Problem description:
Reproduce every line of the entries below character for character, leaving nothing out and changing nothing.
[[ Exercise materials open ]]
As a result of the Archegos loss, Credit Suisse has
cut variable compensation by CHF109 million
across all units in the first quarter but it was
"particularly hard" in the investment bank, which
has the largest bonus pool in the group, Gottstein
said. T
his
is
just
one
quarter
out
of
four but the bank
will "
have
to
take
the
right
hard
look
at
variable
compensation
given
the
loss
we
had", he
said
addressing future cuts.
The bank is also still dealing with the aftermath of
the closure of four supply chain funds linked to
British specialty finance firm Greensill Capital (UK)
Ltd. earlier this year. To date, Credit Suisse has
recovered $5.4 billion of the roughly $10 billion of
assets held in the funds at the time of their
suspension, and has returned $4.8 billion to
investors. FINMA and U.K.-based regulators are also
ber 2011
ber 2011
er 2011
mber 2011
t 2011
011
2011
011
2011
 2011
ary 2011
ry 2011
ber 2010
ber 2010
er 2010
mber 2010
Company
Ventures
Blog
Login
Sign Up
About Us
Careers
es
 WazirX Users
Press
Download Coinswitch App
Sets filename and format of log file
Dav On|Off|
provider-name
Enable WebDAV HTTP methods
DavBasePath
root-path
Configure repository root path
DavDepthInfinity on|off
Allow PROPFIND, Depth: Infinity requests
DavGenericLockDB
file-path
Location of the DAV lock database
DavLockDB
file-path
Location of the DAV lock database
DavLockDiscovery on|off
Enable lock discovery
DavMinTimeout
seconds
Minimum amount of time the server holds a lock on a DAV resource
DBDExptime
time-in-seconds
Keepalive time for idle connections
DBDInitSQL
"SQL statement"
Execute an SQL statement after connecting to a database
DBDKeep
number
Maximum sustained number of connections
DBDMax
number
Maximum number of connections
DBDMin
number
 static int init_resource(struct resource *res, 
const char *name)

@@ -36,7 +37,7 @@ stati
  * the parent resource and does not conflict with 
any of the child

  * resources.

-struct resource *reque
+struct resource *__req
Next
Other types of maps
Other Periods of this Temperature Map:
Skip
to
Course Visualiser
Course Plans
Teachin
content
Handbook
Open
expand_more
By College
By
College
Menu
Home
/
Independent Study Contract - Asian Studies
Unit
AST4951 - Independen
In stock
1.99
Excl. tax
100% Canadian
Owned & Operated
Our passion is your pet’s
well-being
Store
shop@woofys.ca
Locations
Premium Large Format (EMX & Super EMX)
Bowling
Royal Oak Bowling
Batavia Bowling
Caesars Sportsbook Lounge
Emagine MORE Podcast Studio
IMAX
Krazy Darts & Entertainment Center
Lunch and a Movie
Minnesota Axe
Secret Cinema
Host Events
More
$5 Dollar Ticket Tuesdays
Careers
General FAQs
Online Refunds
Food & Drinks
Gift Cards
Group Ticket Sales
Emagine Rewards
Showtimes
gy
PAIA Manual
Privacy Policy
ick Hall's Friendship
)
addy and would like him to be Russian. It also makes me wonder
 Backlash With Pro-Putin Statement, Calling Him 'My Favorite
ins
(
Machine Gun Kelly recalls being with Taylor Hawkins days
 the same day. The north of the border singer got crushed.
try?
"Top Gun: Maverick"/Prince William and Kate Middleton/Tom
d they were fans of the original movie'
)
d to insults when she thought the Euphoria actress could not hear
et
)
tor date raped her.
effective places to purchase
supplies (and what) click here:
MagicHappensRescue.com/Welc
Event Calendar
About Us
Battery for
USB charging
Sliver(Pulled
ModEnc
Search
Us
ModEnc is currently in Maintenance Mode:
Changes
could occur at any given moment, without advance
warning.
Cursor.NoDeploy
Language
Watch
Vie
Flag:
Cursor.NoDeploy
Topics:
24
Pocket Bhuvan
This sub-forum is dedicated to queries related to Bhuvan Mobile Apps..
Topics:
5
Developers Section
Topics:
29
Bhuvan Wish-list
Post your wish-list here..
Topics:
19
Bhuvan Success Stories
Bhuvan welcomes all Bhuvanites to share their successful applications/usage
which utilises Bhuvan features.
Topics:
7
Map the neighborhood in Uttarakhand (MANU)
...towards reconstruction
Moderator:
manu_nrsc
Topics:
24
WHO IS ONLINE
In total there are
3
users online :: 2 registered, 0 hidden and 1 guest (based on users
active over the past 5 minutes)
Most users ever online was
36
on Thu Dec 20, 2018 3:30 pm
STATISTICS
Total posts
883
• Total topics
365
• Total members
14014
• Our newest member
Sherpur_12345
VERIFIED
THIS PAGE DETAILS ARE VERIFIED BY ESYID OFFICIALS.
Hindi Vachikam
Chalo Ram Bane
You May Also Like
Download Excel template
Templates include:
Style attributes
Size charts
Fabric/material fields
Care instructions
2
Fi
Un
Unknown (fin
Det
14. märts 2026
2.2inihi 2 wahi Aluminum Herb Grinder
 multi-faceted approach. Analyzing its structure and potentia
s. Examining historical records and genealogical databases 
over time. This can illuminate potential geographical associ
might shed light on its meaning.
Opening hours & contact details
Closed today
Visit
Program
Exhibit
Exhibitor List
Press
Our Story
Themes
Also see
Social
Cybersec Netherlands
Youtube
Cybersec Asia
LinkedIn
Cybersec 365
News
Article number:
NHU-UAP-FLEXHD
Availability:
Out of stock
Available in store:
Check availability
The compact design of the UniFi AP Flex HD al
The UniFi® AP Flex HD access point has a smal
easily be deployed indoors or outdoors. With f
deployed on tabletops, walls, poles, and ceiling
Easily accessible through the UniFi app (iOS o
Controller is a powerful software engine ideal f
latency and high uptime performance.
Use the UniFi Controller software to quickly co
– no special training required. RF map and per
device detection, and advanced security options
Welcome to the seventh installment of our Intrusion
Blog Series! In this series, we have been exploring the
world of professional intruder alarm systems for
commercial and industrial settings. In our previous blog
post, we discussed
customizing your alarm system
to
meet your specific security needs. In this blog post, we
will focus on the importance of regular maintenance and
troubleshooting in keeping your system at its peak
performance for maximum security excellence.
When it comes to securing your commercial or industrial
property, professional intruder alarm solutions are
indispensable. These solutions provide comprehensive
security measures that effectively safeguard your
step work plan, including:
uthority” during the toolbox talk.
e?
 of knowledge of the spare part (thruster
[[ Exercise materials closed ]]
Task output:
As a result of the Archegos loss, Credit Suisse has
cut variable compensation by CHF109 million
across all units in the first quarter but it was
"particularly hard" in the investment bank, which
has the largest bonus pool in the group, Gottstein
said. T
his
is
just
one
quarter
out
of
four but the bank
will "
have
to
take
the
right
hard
look
at
variable
compensation
given
the
loss
we
had", he
said
addressing future cuts.
The bank is also still dealing with the aftermath of
the closure of four supply chain funds linked to
British specialty finance firm Greensill Capital (UK)
Ltd. earlier this year. To date, Credit Suisse has
recovered $5.4 billion of the roughly $10 billion of
assets held in the funds at the time of their
suspension, and has returned $4.8 billion to
investors. FINMA and U.K.-based regulators are also
ber 2011
ber 2011
er 2011
mber 2011
t 2011
011
2011
011
2011
 2011
ary 2011
ry 2011
ber 2010
ber 2010
er 2010
mber 2010
Company
Ventures
Blog
Login
Sign Up
About Us
Careers
es
 WazirX Users
Press
Download Coinswitch App
Sets filename and format of log file
Dav On|Off|
provider-name
Enable WebDAV HTTP methods
DavBasePath
root-path
Configure repository root path
DavDepthInfinity on|off
Allow PROPFIND, Depth: Infinity requests
DavGenericLockDB
file-path
Location of the DAV lock database
DavLockDB
file-path
Location of the DAV lock database
DavLockDiscovery on|off
Enable lock discovery
DavMinTimeout
seconds
Minimum amount of time the server holds a lock on a DAV resource
DBDExptime
time-in-seconds
Keepalive time for idle connections
DBDInitSQL
"SQL statement"
Execute an SQL statement after connecting to a database
DBDKeep
number
Maximum sustained number of connections
DBDMax
number
Maximum number of connections
DBDMin
number
 static int init_resource(struct resource *res, 
const char *name)

@@ -36,7 +37,7 @@ stati
  * the parent resource and does not conflict with 
any of the child

  * resources.

-struct resource *reque
+struct resource *__req
Next
Other types of maps
Other Periods of this Temperature Map:
Skip
to
Course Visualiser
Course Plans
Teachin
content
Handbook
Open
expand_more
By College
By
College
Menu
Home
/
Independent Study Contract - Asian Studies
Unit
AST4951 - Independen
In stock
1.99
Excl. tax
100% Canadian
Owned & Operated
Our passion is your pet’s
well-being
Store
shop@woofys.ca
Locations
Premium Large Format (EMX & Super EMX)
Bowling
Royal Oak Bowling
Batavia Bowling
Caesars Sportsbook Lounge
Emagine MORE Podcast Studio
IMAX
Krazy Darts & Entertainment Center
Lunch and a Movie
Minnesota Axe
Secret Cinema
Host Events
More
$5 Dollar Ticket Tuesdays
Careers
General FAQs
Online Refunds
Food & Drinks
Gift Cards
Group Ticket Sales
Emagine Rewards
Showtimes
gy
PAIA Manual
Privacy Policy
ick Hall's Friendship
)
addy and would like him to be Russian. It also makes me wonder
 Backlash With Pro-Putin Statement, Calling Him 'My Favorite
ins
(
Machine Gun Kelly recalls being with Taylor Hawkins days
 the same day. The north of the border singer got crushed.
try?
"Top Gun: Maverick"/Prince William and Kate Middleton/Tom
d they were fans of the original movie'
)
d to insults when she thought the Euphoria actress could not hear
et
)
tor date raped her.
effective places to purchase
supplies (and what) click here:
MagicHappensRescue.com/Welc
Event Calendar
About Us
Battery for
USB charging
Sliver(Pulled
ModEnc
Search
Us
ModEnc is currently in Maintenance Mode:
Changes
could occur at any given moment, without advance
warning.
Cursor.NoDeploy
Language
Watch
Vie
Flag:
Cursor.NoDeploy
Topics:
24
Pocket Bhuvan
This sub-forum is dedicated to queries related to Bhuvan Mobile Apps..
Topics:
5
Developers Section
Topics:
29
Bhuvan Wish-list
Post your wish-list here..
Topics:
19
Bhuvan Success Stories
Bhuvan welcomes all Bhuvanites to share their successful applications/usage
which utilises Bhuvan features.
Topics:
7
Map the neighborhood in Uttarakhand (MANU)
...towards reconstruction
Moderator:
manu_nrsc
Topics:
24
WHO IS ONLINE
In total there are
3
users online :: 2 registered, 0 hidden and 1 guest (based on users
active over the past 5 minutes)
Most users ever online was
36
on Thu Dec 20, 2018 3:30 pm
STATISTICS
Total posts
883
• Total topics
365
• Total members
14014
• Our newest member
Sherpur_12345
VERIFIED
THIS PAGE DETAILS ARE VERIFIED BY ESYID OFFICIALS.
Hindi Vachikam
Chalo Ram Bane
You May Also Like
Download Excel template
Templates include:
Style attributes
Size charts
Fabric/material fields
Care instructions
2
Fi
Un
Unknown (fin
Det
14. märts 2026
2.2inihi 2 wahi Aluminum Herb Grinder
 multi-faceted approach. Analyzing its structure and potentia
s. Examining historical records and genealogical databases 
over time. This can illuminate potential geographical associ
might shed light on its meaning.
Opening hours & contact details
Closed today
Visit
Program
Exhibit
Exhibitor List
Press
Our Story
Themes
Also see
Social
Cybersec Netherlands
Youtube
Cybersec Asia
LinkedIn
Cybersec 365
News
Article number:
NHU-UAP-FLEXHD
Availability:
Out of stock
Available in store:
Check availability
The compact design of the UniFi AP Flex HD al
The UniFi® AP Flex HD access point has a smal
easily be deployed indoors or outdoors. With f
deployed on tabletops, walls, poles, and ceiling
Easily accessible through the UniFi app (iOS o
Controller is a powerful software engine ideal f
latency and high uptime performance.
Use the UniFi Controller software to quickly co
– no special training required. RF map and per
device detection, and advanced security options
Welcome to the seventh installment of our Intrusion
Blog Series! In this series, we have been exploring the
world of professional intruder alarm systems for
commercial and industrial settings. In our previous blog
post, we discussed
customizing your alarm system
to
meet your specific security needs. In this blog post, we
will focus on the importance of regular maintenance and
troubleshooting in keeping your system at its peak
performance for maximum security excellence.
When it comes to securing your commercial or industrial
property, professional intruder alarm solutions are
indispensable. These solutions provide comprehensive
security measures that effectively safeguard your
step work plan, including:
uthority” during the toolbox talk.
e?
 of knowledge of the spare part (thruster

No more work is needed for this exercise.